Pull out every line of the records that contains the string "gian", matching case exactly.

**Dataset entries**
☆ ☆ ☆ ☆ ☆ ☆ ☆
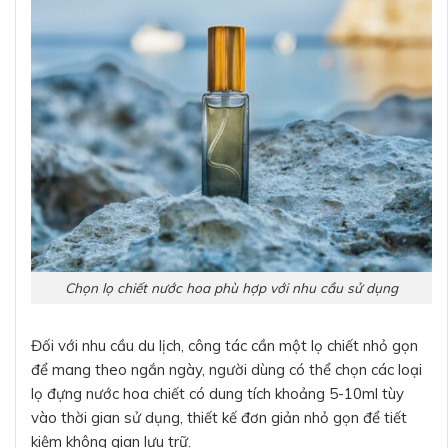
Chọn lọ chiết nước hoa phù hợp với nhu cầu sử dụng
Đối với nhu cầu du lịch, công tác cần một lọ chiết nhỏ gọn
để mang theo ngắn ngày, người dùng có thể chọn các loại
lọ đựng nước hoa chiết có dung tích khoảng 5-10ml tùy
vào thời gian sử dụng, thiết kế đơn giản nhỏ gọn để tiết
kiệm không gian lưu trữ.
☆ ☆ ☆ ☆ ☆ ☆ ☆
**YOUR SOLUTION**
vào thời gian sử dụng, thiết kế đơn giản nhỏ gọn để tiết
kiệm không gian lưu trữ.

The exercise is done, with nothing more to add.